After a consumer makes a purchase, the company ships the ordered product and, unbeknownst to the buyer, enrolls them in a recurring subscription, the suit says. The retailer then ships additional items from the collection periodically and assesses new charges on the customer’s payment account, the complaint alleges.
“In this way, many consumers make what they believe to be a one-time purchase, yet later discover subsequent charges on their credit card, debit card, or other payment account for a purported ‘subscription’ that was never authorized,” the filing relays.
According to the lawsuit, the Better Business Bureau (BBB) website is littered with hundreds of complaints from consumers who report being charged for a “collection subscription” in which they never enrolled.
For example, one man claimed in July 2020 that the Bradford Exchange had “sneakily tricked [him] into a subscription” without his knowledge, the suit shares.

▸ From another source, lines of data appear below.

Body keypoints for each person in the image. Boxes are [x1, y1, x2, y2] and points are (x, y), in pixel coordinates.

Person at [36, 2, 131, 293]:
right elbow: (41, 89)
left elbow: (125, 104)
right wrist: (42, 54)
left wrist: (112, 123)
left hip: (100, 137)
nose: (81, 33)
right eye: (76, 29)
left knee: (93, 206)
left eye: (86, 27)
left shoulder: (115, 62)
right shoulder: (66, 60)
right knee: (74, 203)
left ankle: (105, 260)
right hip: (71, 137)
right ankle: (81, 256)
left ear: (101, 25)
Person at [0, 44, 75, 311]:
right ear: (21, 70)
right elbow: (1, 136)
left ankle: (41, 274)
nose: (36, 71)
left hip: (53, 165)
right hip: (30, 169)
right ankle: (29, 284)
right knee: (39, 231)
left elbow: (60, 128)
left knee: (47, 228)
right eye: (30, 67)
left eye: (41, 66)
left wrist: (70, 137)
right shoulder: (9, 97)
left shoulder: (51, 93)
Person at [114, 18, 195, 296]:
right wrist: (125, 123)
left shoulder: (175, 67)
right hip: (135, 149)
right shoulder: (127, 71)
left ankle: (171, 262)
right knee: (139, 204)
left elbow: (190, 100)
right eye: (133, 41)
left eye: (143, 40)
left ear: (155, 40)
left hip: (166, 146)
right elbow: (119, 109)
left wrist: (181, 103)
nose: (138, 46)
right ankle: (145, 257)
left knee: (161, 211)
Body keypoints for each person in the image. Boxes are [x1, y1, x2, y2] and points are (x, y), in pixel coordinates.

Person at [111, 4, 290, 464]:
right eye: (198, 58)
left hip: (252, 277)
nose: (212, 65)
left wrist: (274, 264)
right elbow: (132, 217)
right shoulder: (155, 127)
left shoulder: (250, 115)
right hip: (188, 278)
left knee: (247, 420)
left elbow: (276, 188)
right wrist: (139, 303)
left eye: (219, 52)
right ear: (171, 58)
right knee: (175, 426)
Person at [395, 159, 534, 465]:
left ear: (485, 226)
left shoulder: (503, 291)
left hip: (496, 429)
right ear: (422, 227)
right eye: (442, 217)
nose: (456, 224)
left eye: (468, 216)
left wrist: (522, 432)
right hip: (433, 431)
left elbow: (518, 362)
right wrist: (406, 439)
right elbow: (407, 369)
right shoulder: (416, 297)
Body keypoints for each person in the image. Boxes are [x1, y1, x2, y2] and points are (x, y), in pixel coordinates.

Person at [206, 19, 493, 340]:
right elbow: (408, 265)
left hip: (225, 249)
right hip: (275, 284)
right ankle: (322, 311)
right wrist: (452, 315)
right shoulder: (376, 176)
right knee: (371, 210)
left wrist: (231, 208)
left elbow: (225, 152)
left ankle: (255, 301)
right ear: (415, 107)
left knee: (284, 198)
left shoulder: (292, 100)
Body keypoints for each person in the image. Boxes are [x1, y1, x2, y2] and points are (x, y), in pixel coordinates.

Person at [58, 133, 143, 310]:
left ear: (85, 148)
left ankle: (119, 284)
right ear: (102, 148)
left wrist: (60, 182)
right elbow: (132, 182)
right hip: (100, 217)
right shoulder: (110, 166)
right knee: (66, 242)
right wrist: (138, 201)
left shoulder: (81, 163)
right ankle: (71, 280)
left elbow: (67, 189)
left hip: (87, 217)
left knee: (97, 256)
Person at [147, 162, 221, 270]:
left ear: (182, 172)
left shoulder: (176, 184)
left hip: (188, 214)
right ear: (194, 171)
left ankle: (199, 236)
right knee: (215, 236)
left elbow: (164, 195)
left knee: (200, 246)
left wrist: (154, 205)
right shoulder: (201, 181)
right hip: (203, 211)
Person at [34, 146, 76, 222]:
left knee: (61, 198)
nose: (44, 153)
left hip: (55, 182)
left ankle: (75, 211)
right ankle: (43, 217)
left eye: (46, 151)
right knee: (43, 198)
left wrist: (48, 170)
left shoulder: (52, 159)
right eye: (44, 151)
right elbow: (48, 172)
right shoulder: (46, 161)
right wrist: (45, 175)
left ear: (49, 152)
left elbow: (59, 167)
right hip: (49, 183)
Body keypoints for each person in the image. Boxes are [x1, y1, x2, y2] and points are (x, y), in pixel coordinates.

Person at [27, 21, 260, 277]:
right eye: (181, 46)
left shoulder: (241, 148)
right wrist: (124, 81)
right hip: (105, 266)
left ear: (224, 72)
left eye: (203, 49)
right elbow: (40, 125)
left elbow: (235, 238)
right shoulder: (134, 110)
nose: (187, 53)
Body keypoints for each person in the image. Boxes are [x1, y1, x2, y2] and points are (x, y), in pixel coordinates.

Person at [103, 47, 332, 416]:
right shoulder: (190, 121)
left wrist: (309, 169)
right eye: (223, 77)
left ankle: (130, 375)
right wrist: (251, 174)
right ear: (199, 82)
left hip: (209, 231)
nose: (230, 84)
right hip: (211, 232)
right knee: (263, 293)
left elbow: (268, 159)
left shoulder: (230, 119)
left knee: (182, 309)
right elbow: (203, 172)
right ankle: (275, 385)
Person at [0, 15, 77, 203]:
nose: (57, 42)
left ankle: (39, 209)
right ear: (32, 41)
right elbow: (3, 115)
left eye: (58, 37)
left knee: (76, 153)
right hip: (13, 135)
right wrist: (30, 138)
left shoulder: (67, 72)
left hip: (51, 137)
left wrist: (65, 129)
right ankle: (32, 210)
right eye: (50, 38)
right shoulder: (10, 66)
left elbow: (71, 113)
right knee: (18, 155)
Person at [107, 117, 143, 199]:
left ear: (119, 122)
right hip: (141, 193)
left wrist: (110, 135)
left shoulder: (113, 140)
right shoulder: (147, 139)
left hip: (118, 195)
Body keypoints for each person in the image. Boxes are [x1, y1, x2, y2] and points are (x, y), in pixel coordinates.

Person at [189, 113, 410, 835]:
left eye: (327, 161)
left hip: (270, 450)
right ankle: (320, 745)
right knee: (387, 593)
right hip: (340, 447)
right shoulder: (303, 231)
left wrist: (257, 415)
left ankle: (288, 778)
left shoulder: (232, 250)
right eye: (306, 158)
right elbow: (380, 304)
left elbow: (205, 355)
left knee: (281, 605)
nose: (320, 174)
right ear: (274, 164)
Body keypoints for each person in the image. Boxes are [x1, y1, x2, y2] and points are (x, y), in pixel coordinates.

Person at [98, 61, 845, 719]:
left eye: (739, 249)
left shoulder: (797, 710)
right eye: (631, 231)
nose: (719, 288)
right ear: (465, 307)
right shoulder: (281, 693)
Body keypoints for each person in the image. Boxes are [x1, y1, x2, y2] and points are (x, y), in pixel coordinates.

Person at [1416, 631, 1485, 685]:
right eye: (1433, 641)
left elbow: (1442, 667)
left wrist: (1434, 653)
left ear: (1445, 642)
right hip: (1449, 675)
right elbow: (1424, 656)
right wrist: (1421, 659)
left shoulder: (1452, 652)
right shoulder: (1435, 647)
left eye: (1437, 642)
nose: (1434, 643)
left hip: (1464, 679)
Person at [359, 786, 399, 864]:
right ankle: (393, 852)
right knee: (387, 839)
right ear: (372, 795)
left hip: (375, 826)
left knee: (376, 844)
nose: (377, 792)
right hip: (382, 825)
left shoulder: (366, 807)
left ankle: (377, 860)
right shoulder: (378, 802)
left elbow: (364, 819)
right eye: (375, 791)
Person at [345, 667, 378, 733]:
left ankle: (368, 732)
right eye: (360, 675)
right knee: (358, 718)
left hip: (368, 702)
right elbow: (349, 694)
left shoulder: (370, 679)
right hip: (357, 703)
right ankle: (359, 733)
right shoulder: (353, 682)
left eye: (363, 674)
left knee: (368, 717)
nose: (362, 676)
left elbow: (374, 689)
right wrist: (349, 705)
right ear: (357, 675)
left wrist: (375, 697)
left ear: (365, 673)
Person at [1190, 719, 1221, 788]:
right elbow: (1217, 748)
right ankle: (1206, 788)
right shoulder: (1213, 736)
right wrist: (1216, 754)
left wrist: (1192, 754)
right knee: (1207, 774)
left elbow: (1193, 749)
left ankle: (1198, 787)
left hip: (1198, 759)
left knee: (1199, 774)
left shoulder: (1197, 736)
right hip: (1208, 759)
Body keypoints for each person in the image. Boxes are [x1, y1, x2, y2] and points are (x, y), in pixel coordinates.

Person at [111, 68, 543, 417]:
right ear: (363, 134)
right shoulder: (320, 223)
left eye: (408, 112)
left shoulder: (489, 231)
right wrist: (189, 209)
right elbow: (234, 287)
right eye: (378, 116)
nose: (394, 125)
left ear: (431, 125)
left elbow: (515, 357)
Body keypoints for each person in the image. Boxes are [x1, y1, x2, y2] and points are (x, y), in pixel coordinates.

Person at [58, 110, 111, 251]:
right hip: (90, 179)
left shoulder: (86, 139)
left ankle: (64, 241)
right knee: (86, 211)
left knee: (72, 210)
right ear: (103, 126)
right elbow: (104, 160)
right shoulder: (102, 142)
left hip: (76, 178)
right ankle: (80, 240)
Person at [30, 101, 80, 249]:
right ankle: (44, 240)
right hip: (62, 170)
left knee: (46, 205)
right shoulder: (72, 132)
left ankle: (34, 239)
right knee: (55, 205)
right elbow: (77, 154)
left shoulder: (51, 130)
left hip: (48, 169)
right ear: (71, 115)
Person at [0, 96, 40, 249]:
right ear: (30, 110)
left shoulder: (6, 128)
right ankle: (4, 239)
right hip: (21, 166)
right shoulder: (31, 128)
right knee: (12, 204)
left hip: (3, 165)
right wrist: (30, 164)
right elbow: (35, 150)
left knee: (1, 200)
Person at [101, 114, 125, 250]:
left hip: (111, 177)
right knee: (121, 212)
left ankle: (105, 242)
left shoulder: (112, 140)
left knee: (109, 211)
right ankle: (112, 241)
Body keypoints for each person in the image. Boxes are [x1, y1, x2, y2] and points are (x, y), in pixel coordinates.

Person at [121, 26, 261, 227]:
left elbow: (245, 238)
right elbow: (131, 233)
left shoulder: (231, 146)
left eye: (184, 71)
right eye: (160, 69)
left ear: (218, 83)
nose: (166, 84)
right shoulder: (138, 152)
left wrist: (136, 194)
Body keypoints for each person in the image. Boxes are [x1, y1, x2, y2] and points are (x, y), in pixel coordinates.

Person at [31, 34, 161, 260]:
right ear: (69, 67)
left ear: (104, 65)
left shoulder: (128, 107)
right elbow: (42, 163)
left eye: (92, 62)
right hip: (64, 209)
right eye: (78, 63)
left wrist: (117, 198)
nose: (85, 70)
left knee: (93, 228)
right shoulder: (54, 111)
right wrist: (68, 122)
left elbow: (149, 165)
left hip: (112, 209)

Per the case, the consumer added that “[t]rying to cancel the subscription is a nightmare!”
As the filing tells it, the number and frequency of customer complaints prompted the BBB to post a “Pattern of Complaint” alert on its website about the company’s alleged subscription practices.
The plaintiff, a California resident, placed an order on the Bradford Exchange website in May 2020, believing it was a one-time purchase of $40.49, the lawsuit says. According to the suit, the man was unaware that the company had enrolled him in a recurring subscription that would result in subsequent charges to his payment account.
Since the original purchase, the plaintiff claims the defendant has made numerous unauthorized charges to his payment account, totaling $223.67. The case argues that if the man had known the company was going to enroll him in an automatically renewing service that would result in later charges, he would not have bought anything from the website.
The lawsuit looks to represent any California residents who were enrolled in a Bradford Exchange collection subscription since December 1, 2010 and were charged for one or more items as part of the subscription during the applicable statute of limitations period.